Daher seh ich eher etwas breitere Ski für mich, auch für Tiefschnee.
Schuh/Bindung bin ich festgelegt, da ich mit meinen Tourenstiefeln so gut zurechtkomm, dass ich die auch hier einsetzen will.
Dazu ne Fritschti Vipec Evo Pinbindung, die man ohne auszusteigen vom Aufstieg zur Abfahrt umstellen kann und umgekehrt.
.
D.h. das ist dann aber ne Tourenbindung? Ich dachte, Backcountryski zeichnen sich dadurch aus, dass die Ferse eben nicht fixiert wird oder hab ich das was falsch verstanden?
Hier ist es halt so, dass auf besonders schönen oder zugänglichen Strecken eben häufig gespurt ist. Klar, man kann auch einfach neben der Spur laufen, aber mir macht beides Spaß, Loipe und individuell. Darum ja die BC Ski.
sybenwurz
15.02.2026, 18:44
D.h. das ist dann aber ne Tourenbindung? Ich dachte, Backcountryski zeichnen sich dadurch aus, dass die Ferse eben nicht fixiert wird oder hab ich das was falsch verstanden?
Ja, genau, iss ne Tourenbindung. Die werden bergauf auch nur vorne eingeklinkt, für die Abfahrt aber auch hinten, quasi dass wie auf der Piste der Schuhe fest mit dem Ski verbunden ist, wie mit ner Alpinbindung auch.
(Wenn gibtsn die die Diskussion ausgelöst habende Rennaction im Skimo bei der Olympiade?)
Allerdings sind das bei ner Pin-Bindung (das einzig Relevante in dem Bereich für gewichtssensible Klientel wie Triathlonisten oder Radelnde) je zwei windige Pinöckel vorne und hinten und die Stabilität ist deswegen mit ner soliden, festen Verbindung wie bei ner Alpinbindung nicht zu vergleichen.
Dennoch ist das nochmal deutlich entfernt von so ner (für mich komplett zweifelhaften) Langlauf-, Telemark oder auch Backcountrybindung (die, so weit ich das verstehe, auch nur ne etwas robustere LL-Bindung ist).
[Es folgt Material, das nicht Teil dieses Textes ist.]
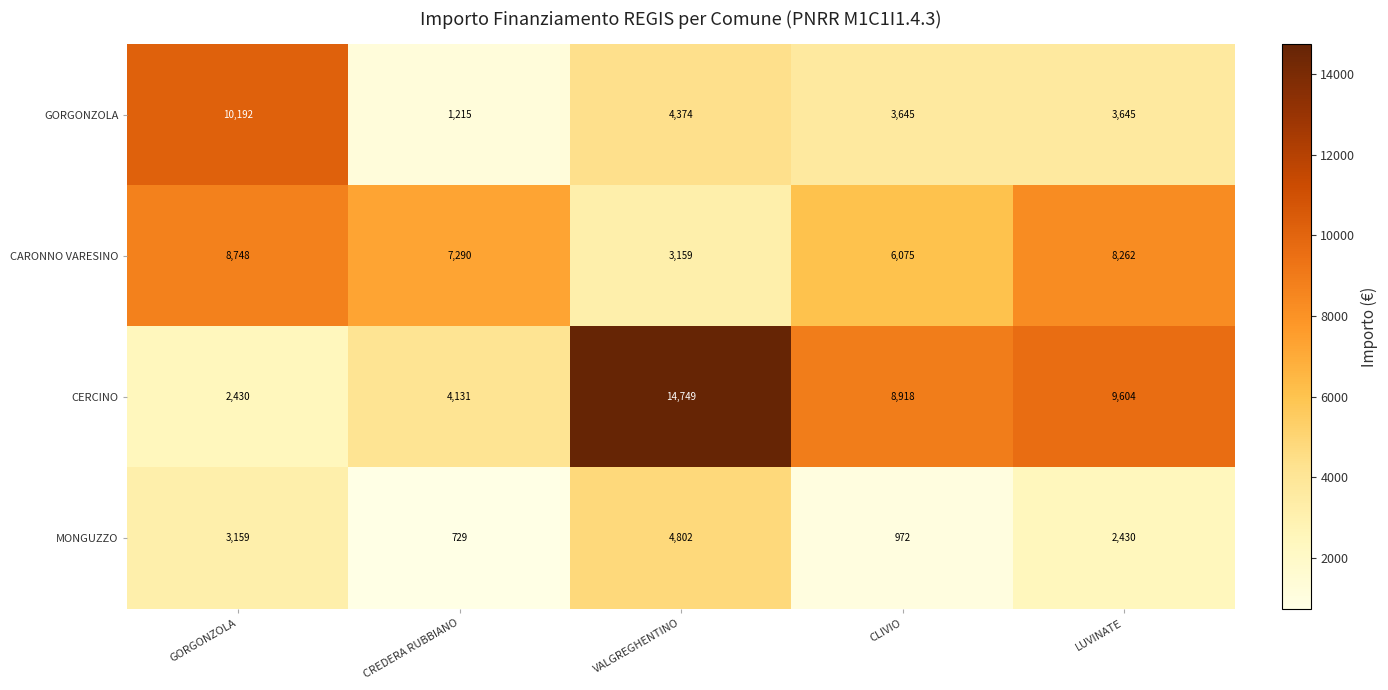

Which label corresponds to the largest value in the chart?

VALGREGHENTINO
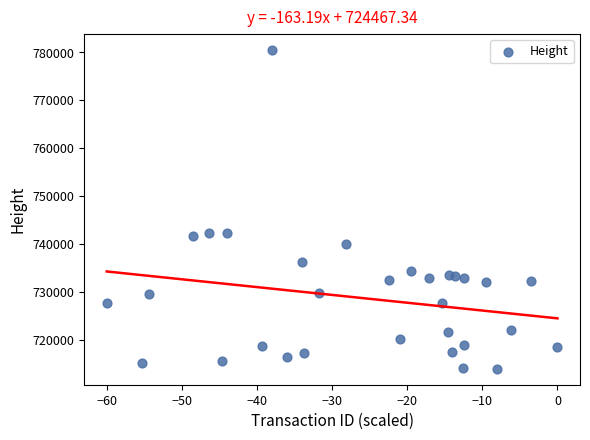

What is the range of Y values (max minus min)?

66596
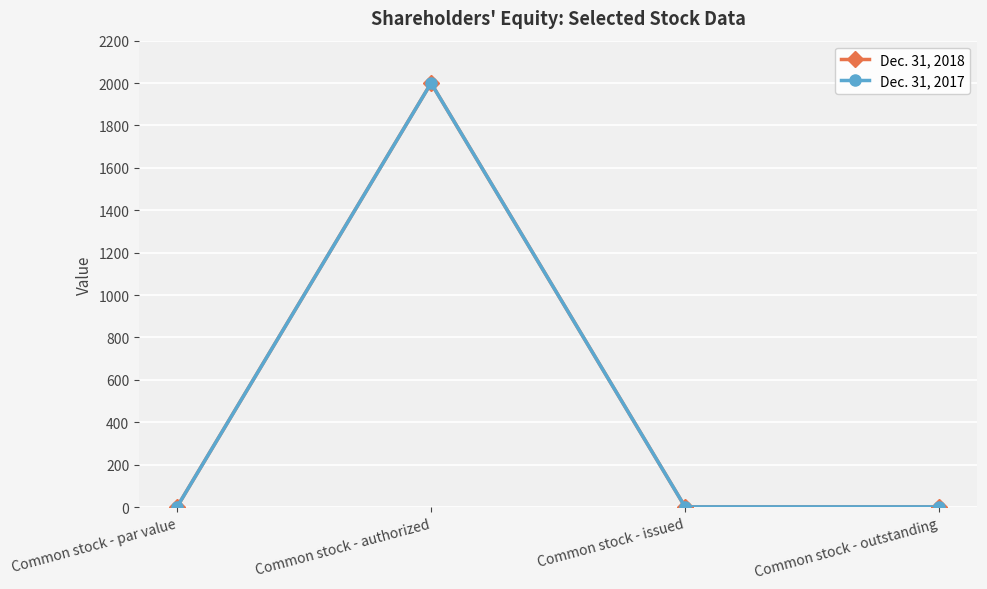

Is this an area chart (filled region under the line)?

No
Jo, und da meine Tourenstiefel sauleicht und sackbequem sind, verzicht ich liebend gerne auf noch ein paar Skischuhe und ne mir unheimliche Bindung.
Dennoch ist das nochmal deutlich entfernt von so ner (für mich komplett zweifelhaften) Langlauf-, Telemark oder auch Backcountrybindung (die, so weit ich das verstehe, auch nur ne etwas robustere LL-Bindung ist).
Meine Rottefella BC Bindung ist nicht nur robuster als eine normale LL Bindung, der Schuh hält auch deutlich verwindungssteifer in alle möglichen Richtungen. Auch flext sie etwas strammer.
Trotzdem ist sie natürlich einer LL-Bindung ähnlich, was mich aber nicht stört. Es sind ja keine Abfahrtsski und ich mag es, dass man eben gerade keine Einstellungen vornehmen muss unterwegs. Einfach in die Ski steigen und los geht's.